## [Prompt 1]
From the listing, lay out as a JSON list of strings the lines starting with the line that contains "ПІДПРИЄМСТВА" and going on through the line that contains "13.Лют.2026", one string per line, with blank lines left out.

## [Text]
———

At December 31, 2003, $2.3 million in term loans under a previous equipment line of credit was outstanding as compared to $4.0 million outstanding at December 31, 2002. Of the total outstanding, $1.1 million is payable in equal monthly principal installments of $125,000 per month plus interest. Interest is payable monthly based on the prime rate (4.0% at December 31, 2003) plus 0.50%. The remaining outstanding amount of $1.2 million, representing three separate loan advances, is payable in fixed monthly payments of principal and interest of $35,000, $9,000 and $8,000, maturing at different times through June 2006. Interest was charged at prime plus 0.5% at the initiation of each of the loan advances, or 5.25%, 4.75% and 4.75%, respectively. All borrowings are secured by substantially all of Centra’s assets. The current amended equipment line of credit requires Centra to maintain a minimum balance of cash, cash equivalents and investments of $25 million and to hold 25% of the Company’s cash, cash equivalents and investments in operating, deposit and investment accounts at the bank. At December 31, 2003, the Company was in compliance with the covenants under the equipment line of credit and the availability for borrowings under the current line has been fully used.

———

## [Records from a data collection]

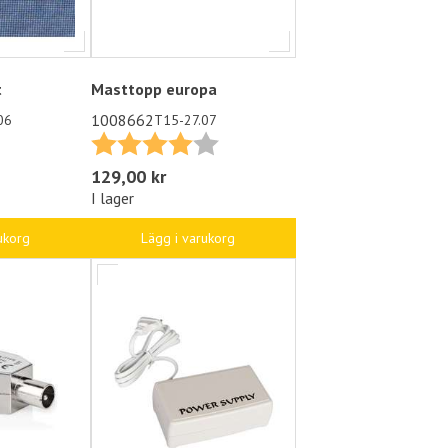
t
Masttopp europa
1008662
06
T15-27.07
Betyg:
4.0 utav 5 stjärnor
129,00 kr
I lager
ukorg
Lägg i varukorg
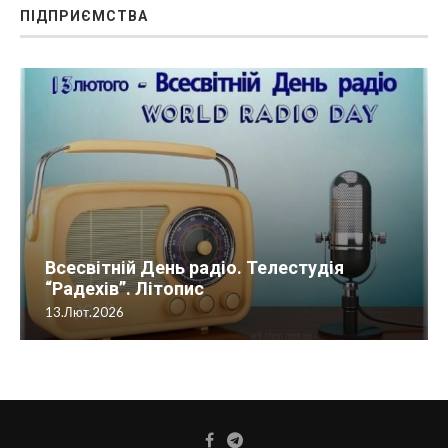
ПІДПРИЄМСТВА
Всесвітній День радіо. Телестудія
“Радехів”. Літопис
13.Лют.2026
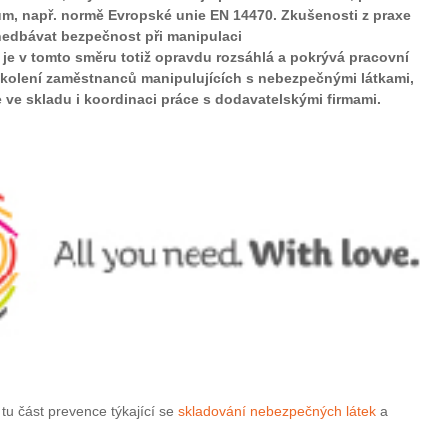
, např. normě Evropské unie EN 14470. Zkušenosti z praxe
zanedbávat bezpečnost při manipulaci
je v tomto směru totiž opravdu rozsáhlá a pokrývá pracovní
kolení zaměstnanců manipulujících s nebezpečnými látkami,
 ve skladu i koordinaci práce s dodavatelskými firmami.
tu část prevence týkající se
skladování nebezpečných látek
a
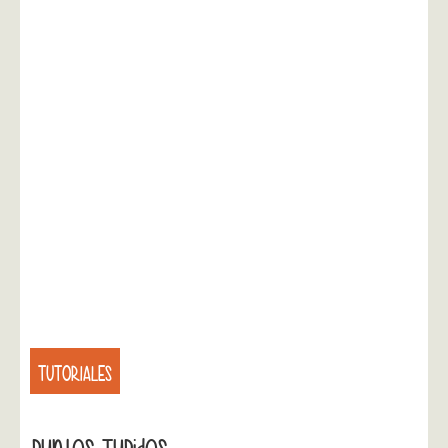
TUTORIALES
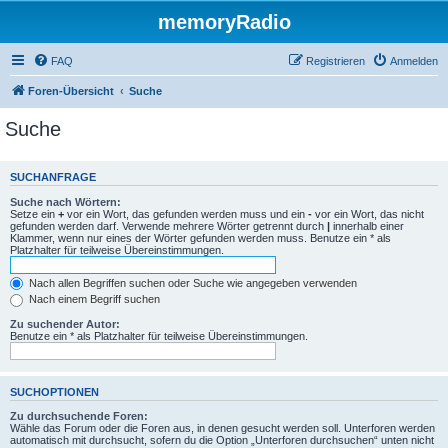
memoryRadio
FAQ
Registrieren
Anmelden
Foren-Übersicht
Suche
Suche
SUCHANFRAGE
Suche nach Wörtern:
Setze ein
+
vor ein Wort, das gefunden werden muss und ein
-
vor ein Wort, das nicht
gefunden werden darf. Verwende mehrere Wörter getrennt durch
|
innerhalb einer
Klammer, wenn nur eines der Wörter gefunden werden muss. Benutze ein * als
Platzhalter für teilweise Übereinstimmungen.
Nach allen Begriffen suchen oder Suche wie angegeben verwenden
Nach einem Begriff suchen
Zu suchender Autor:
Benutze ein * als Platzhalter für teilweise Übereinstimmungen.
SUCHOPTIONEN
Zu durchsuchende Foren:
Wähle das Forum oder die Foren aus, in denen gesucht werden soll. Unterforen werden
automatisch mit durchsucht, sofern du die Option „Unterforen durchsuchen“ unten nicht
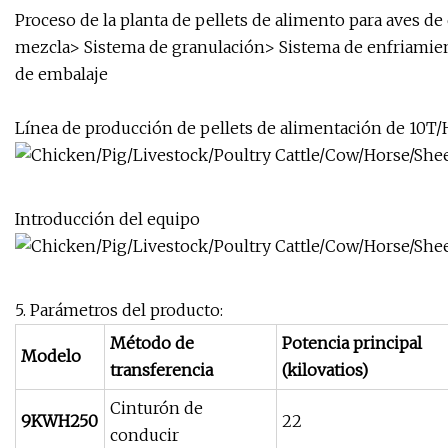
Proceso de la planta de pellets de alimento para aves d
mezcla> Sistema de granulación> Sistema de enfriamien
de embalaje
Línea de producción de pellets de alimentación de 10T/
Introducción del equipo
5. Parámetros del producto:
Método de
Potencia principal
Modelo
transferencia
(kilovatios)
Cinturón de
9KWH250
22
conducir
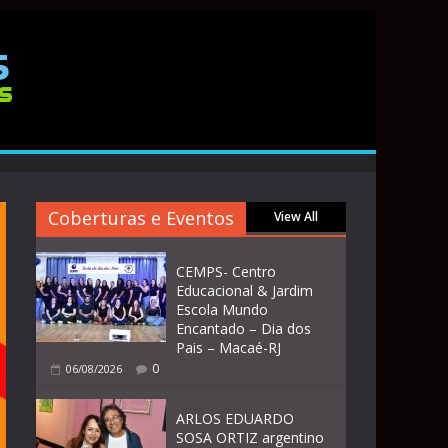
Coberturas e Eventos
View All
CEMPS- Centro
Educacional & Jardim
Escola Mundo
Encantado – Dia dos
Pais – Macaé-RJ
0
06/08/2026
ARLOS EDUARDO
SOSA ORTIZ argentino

———

## [Prompt 2]
Decide whether each statement agrees with the passage on the equipment line of credit, answering yes or no and quoting the words of the passage that settle it: (a) $4.0 million in term loans was outstanding at December 31, 2002; (b) the amended line requires a minimum balance of cash, cash equivalents and investments of $50 million; (c) part of the availability for borrowings under the current line remained unused at December 31, 2003.

## [Task answer 1]
[
  "ПІДПРИЄМСТВА",
  "Всесвітній День радіо. Телестудія",
  "“Радехів”. Літопис",
  "13.Лют.2026"
]

## [Task answer 2]
(a) Yes: "as compared to $4.0 million outstanding at December 31, 2002"
(b) No: "a minimum balance of cash, cash equivalents and investments of $25 million"
(c) No: "the availability for borrowings under the current line has been fully used"